In the listing beneath this line, copy exactly the lines starting with the one containing "ONTAP y únase" and going on through the one containing "A partir de".

★ ★ ★ ★ ★

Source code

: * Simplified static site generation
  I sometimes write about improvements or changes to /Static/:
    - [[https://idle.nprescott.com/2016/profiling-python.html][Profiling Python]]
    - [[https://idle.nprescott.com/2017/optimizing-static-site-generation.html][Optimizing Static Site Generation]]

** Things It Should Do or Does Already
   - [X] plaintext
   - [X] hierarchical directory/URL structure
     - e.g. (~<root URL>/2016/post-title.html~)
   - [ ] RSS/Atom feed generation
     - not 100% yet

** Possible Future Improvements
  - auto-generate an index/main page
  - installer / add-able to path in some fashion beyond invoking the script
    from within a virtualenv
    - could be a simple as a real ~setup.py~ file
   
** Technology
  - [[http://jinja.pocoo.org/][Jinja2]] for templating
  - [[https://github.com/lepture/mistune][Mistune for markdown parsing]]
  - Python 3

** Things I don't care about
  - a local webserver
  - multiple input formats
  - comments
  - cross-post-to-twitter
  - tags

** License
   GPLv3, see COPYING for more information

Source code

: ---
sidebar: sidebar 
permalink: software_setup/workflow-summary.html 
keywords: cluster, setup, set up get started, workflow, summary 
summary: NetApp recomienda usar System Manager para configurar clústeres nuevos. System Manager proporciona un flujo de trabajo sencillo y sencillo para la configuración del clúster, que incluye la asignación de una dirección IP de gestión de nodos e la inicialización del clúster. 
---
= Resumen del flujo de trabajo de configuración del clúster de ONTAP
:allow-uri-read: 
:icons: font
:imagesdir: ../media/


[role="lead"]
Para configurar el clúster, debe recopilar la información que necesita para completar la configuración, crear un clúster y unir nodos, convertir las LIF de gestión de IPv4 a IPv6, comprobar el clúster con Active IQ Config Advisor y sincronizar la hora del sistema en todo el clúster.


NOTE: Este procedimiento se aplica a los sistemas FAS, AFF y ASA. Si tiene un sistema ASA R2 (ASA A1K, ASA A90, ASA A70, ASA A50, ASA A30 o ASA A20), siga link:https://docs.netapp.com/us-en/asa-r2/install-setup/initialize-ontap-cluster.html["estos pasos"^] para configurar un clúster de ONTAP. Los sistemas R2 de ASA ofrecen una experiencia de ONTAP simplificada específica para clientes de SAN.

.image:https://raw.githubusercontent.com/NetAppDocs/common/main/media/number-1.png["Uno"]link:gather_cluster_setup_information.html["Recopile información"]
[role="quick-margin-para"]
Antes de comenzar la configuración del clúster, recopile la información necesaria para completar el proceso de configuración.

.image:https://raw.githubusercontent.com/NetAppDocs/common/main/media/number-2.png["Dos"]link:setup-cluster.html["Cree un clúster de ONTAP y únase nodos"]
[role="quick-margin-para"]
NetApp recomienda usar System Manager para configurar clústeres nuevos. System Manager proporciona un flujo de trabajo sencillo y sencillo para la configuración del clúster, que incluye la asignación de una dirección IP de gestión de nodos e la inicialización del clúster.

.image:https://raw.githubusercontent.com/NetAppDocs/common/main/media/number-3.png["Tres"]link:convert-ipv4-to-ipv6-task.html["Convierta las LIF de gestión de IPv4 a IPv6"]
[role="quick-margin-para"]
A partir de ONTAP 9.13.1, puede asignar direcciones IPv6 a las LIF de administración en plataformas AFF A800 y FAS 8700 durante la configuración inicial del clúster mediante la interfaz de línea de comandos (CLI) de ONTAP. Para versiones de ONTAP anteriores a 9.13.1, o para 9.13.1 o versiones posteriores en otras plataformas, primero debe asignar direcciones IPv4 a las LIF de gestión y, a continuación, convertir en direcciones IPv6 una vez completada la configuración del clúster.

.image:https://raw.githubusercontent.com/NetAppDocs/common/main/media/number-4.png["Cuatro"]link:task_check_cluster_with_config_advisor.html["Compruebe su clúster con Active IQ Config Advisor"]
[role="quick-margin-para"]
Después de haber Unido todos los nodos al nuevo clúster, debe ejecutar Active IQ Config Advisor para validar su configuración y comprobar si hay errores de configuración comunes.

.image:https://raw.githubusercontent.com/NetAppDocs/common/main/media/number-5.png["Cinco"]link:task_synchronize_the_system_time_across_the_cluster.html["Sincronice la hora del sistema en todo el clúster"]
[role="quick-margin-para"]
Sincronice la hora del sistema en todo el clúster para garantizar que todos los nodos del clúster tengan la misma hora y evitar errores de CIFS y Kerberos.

★ ★ ★ ★ ★

» SOLUTION TO THE EXERCISE:
.image:https://raw.githubusercontent.com/NetAppDocs/common/main/media/number-2.png["Dos"]link:setup-cluster.html["Cree un clúster de ONTAP y únase nodos"]
[role="quick-margin-para"]
NetApp recomienda usar System Manager para configurar clústeres nuevos. System Manager proporciona un flujo de trabajo sencillo y sencillo para la configuración del clúster, que incluye la asignación de una dirección IP de gestión de nodos e la inicialización del clúster.

.image:https://raw.githubusercontent.com/NetAppDocs/common/main/media/number-3.png["Tres"]link:convert-ipv4-to-ipv6-task.html["Convierta las LIF de gestión de IPv4 a IPv6"]
[role="quick-margin-para"]
A partir de ONTAP 9.13.1, puede asignar direcciones IPv6 a las LIF de administración en plataformas AFF A800 y FAS 8700 durante la configuración inicial del clúster mediante la interfaz de línea de comandos (CLI) de ONTAP. Para versiones de ONTAP anteriores a 9.13.1, o para 9.13.1 o versiones posteriores en otras plataformas, primero debe asignar direcciones IPv4 a las LIF de gestión y, a continuación, convertir en direcciones IPv6 una vez completada la configuración del clúster.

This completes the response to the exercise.